All local authorities have a Safeguarding Adults Board, which oversees multi-agency work aimed at protecting and safeguarding vulnerable adults. It is normal practice for the board to comprise of people from partner organisations who have the ability to influence decision making and resource allocation within their organisation.
- The Police - The Police play a vital role in Safeguarding Adults with cases involving alleged criminal acts. It becomes the responsibility of the police to investigate allegations of crime by preserving and gathering evidence. Where a crime is identified, the police will be the lead agency and they will direct investigations in line with legal and other procedural protocols.
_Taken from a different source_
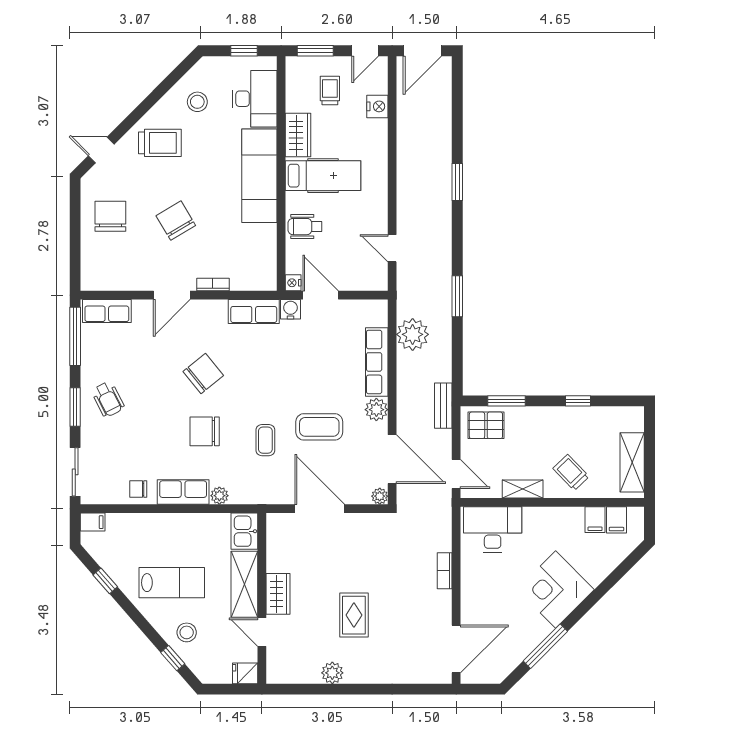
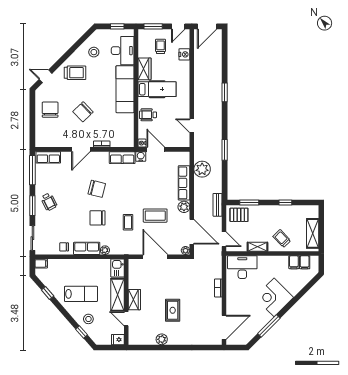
chair: (176, 221) -> (83, 112), turned -103
chair: (203, 374) -> (97, 189), turned 53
- The Government guidance ‘No Secrets’, published in 2000, sets out a code of practice for the protection of adults at risk: www.gov.uk/government/publications/no-secrets-guidance- on-protecting-vulnerable-adults-in-care The Care Act (2014), which came into force from April 2015, sets out for the first time a legal framework for safeguarding adults. Each Local Authority must have a Safeguarding Adults Board (SAB) that includes the local authority, NHS and police. SABs must meet regularly, develop shared safeguarding plans and publish an annual review of progress. SABs will carry out Safeguarding Adults Reviews in some circumstances relating to safeguarding failures. The Act also introduces a responsibility for Local Authorities to make enquiries and take any necessary action if an adult with care and support needs could be at risk, even if that adult isn’t receiving local authority care and support.
- Human Rights Act 1998, the Mental Capacity Act 2005 and Public Interest Disclosure Act 1998
- Data Protection Act 1998, Freedom of Information Act 2000, Safeguarding Vulnerable Groups Act 2006, Deprivation of Liberty Safeguards, Code of Practice2008
- The Mental Capacity Act 2005, covering England and Wales, provides a statutory framework for people who lack capacity to make decisions for themselves, or who have capacity and want to make preparations for a time when they may lack capacity in the future. It sets out who can take decisions, in which situations, and how they must go about this.
Monitoring and Review
- This policy will be reviewed one year after being introduced and then every three years or in response to significant new legislation, by the Committee, and amended as appropriate. Guidance from Bowls England will be sought as part of the review process.
- The policy will be monitored in partnership with the Bowls England and Bowls Development Alliance procedures.